─── MATERIAL PROVIDED

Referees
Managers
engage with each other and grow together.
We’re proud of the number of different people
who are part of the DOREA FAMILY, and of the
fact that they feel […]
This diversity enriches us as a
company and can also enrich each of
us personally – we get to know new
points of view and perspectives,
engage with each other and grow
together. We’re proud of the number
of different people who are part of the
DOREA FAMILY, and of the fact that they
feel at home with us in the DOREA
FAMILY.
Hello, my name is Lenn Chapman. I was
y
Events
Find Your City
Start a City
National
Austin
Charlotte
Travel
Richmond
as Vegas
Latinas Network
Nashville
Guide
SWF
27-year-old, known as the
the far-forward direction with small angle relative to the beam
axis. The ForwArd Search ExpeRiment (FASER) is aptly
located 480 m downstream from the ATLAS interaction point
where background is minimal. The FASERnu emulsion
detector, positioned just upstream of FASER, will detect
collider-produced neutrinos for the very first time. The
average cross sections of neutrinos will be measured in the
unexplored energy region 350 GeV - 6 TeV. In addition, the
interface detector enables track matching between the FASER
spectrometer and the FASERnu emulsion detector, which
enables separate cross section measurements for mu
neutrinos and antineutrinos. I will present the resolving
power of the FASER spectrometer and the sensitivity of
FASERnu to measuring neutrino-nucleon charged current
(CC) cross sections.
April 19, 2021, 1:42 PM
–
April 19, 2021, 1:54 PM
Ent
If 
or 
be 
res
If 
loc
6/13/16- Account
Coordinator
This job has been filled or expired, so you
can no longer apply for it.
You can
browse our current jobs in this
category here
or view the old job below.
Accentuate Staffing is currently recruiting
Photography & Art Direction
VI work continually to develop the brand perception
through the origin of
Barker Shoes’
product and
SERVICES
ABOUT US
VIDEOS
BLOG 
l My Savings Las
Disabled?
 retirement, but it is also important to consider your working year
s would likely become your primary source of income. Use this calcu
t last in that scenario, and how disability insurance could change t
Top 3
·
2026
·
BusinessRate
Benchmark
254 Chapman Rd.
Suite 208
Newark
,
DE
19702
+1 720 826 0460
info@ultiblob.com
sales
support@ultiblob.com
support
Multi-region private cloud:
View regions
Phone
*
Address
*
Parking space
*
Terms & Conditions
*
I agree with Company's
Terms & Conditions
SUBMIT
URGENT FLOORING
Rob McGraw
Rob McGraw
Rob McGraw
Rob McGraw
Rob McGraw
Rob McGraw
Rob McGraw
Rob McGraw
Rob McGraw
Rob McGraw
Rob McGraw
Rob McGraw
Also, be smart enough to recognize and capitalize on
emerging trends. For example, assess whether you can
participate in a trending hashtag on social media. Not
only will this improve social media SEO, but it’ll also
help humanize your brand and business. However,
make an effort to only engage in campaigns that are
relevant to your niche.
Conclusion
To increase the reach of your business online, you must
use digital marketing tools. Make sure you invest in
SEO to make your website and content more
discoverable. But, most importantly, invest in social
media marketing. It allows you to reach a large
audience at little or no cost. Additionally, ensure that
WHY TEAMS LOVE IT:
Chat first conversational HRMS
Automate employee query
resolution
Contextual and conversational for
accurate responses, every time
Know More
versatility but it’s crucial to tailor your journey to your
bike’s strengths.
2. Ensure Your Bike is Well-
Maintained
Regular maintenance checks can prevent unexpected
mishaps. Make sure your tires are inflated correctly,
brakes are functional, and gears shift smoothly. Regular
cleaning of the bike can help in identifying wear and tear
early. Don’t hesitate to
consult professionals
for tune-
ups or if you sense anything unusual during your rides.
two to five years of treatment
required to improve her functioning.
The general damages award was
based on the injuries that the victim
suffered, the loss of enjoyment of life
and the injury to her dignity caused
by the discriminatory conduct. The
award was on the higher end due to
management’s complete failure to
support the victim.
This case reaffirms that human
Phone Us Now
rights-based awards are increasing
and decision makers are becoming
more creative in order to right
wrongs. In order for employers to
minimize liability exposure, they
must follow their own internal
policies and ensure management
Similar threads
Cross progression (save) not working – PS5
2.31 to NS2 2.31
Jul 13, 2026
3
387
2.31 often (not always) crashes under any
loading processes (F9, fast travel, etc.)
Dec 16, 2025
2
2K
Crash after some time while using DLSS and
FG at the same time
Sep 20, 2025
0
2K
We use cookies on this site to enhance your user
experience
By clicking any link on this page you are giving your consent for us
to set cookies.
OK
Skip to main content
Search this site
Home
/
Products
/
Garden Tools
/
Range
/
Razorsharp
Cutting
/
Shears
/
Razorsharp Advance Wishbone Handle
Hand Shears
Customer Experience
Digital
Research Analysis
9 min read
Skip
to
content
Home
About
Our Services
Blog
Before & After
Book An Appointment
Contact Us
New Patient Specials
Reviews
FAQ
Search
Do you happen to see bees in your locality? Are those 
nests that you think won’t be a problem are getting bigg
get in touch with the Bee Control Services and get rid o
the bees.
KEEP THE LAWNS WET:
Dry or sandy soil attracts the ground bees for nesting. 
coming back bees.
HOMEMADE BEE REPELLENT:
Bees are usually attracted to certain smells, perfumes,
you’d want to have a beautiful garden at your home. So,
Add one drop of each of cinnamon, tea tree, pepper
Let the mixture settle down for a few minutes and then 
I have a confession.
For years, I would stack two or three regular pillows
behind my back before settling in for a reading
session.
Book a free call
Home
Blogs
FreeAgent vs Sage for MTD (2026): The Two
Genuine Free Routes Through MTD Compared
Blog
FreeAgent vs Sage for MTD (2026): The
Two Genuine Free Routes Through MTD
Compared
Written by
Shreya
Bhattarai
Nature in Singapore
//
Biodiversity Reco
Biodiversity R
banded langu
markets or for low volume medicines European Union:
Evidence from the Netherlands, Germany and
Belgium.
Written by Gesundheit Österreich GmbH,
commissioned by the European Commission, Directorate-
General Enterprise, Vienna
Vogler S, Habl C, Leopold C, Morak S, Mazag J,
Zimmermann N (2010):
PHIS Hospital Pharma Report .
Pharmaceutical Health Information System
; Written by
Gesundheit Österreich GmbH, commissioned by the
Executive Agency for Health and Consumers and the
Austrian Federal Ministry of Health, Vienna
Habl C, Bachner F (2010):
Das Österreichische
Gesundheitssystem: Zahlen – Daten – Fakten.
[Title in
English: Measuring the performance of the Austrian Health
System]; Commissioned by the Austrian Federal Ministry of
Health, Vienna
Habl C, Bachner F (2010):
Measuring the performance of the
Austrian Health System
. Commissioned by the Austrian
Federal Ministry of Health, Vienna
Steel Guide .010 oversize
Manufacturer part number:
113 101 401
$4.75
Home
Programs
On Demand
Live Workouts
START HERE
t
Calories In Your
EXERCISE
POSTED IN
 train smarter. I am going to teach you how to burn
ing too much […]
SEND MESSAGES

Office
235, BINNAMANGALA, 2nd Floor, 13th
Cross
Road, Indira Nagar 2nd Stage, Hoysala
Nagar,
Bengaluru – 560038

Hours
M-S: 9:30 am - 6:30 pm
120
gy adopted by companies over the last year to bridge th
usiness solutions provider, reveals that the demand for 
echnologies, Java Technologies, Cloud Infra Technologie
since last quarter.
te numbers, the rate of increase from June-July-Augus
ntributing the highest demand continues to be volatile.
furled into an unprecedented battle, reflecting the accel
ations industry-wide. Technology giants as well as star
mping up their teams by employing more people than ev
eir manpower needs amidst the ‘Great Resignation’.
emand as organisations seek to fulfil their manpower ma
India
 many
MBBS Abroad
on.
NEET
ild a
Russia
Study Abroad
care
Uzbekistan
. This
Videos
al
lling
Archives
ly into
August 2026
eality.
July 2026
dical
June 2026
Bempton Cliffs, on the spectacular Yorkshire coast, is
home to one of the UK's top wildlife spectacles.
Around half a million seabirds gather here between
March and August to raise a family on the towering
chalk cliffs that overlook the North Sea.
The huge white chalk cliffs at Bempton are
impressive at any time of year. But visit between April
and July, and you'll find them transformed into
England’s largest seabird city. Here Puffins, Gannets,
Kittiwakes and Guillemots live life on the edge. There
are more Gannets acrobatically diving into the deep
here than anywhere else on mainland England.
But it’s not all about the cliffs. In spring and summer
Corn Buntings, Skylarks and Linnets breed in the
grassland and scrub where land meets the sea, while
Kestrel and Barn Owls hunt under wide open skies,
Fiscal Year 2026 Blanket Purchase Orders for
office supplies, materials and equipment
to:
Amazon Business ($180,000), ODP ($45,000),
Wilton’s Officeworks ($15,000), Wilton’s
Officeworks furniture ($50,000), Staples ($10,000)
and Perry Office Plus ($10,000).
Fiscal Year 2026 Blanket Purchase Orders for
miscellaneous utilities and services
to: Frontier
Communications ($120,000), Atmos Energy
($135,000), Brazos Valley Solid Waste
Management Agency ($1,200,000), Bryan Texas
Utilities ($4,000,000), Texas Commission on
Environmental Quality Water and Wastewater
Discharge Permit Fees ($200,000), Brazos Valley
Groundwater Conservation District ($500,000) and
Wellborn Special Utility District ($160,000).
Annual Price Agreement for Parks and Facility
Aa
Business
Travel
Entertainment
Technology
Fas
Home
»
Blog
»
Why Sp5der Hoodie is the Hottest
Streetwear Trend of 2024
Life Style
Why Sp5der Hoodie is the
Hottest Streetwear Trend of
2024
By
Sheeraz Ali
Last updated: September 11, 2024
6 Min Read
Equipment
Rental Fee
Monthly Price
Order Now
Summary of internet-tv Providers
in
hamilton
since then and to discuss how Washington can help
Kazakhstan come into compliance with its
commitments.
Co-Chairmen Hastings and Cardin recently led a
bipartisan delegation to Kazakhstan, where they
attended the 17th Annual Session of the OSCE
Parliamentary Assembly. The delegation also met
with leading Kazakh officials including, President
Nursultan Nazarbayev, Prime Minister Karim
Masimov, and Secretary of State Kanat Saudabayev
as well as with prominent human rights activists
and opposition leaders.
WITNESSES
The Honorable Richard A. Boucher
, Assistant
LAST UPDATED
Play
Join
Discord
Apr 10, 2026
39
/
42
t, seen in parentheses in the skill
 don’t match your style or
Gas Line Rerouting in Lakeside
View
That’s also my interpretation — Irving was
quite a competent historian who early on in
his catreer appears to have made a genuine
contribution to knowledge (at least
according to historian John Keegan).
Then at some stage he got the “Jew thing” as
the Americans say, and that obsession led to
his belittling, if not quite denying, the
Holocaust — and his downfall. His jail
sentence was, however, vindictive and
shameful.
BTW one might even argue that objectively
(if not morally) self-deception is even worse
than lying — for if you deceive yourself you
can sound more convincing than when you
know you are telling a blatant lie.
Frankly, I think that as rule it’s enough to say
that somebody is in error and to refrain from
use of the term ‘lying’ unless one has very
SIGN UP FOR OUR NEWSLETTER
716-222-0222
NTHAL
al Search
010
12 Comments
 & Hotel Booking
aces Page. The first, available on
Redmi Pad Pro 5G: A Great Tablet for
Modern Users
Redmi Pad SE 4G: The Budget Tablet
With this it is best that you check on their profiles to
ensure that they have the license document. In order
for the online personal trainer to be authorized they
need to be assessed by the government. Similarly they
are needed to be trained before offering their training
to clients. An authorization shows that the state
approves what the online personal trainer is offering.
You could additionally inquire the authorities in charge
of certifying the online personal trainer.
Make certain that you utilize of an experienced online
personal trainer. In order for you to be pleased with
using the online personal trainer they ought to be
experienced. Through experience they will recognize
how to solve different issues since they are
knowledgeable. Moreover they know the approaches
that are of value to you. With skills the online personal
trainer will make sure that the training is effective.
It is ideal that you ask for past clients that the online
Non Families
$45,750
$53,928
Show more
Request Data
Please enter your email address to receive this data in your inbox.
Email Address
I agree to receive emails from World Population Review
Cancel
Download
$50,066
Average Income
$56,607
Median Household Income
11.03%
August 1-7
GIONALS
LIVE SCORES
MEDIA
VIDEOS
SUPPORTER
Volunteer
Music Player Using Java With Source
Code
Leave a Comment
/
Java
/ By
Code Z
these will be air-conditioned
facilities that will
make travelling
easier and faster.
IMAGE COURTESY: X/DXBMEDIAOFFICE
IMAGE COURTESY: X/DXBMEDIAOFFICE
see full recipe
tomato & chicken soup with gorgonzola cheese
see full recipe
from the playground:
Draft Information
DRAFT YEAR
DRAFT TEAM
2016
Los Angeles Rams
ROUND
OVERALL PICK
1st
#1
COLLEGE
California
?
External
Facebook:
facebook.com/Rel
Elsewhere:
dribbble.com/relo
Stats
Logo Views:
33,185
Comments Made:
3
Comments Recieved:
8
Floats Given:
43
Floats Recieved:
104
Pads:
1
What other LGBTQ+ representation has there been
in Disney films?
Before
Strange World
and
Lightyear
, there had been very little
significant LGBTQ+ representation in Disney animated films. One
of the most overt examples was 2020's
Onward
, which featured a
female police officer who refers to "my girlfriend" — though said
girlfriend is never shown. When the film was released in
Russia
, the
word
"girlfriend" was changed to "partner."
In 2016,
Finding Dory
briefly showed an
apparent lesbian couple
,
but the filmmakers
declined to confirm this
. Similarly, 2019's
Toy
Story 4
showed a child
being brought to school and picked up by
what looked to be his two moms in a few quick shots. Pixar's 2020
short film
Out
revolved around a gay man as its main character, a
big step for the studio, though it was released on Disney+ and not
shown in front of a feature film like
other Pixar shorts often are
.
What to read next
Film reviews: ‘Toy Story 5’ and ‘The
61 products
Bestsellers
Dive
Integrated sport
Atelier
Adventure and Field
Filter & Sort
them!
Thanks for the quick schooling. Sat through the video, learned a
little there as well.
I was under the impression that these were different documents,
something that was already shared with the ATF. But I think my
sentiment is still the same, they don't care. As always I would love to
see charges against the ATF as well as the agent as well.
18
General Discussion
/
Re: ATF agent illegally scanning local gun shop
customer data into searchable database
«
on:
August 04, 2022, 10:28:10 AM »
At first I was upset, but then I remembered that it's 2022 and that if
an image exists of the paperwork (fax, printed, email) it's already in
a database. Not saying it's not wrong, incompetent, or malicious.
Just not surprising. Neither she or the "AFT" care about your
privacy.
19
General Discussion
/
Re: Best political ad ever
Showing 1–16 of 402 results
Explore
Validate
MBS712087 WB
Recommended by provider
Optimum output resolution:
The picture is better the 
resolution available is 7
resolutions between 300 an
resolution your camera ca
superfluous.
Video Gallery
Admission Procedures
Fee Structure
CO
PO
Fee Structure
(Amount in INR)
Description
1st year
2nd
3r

──────

== YOUR ASSIGNMENT ==
The reply should consist of a single number: how many lines in the listing contain the word "between".

== WRITTEN REPLY ==
4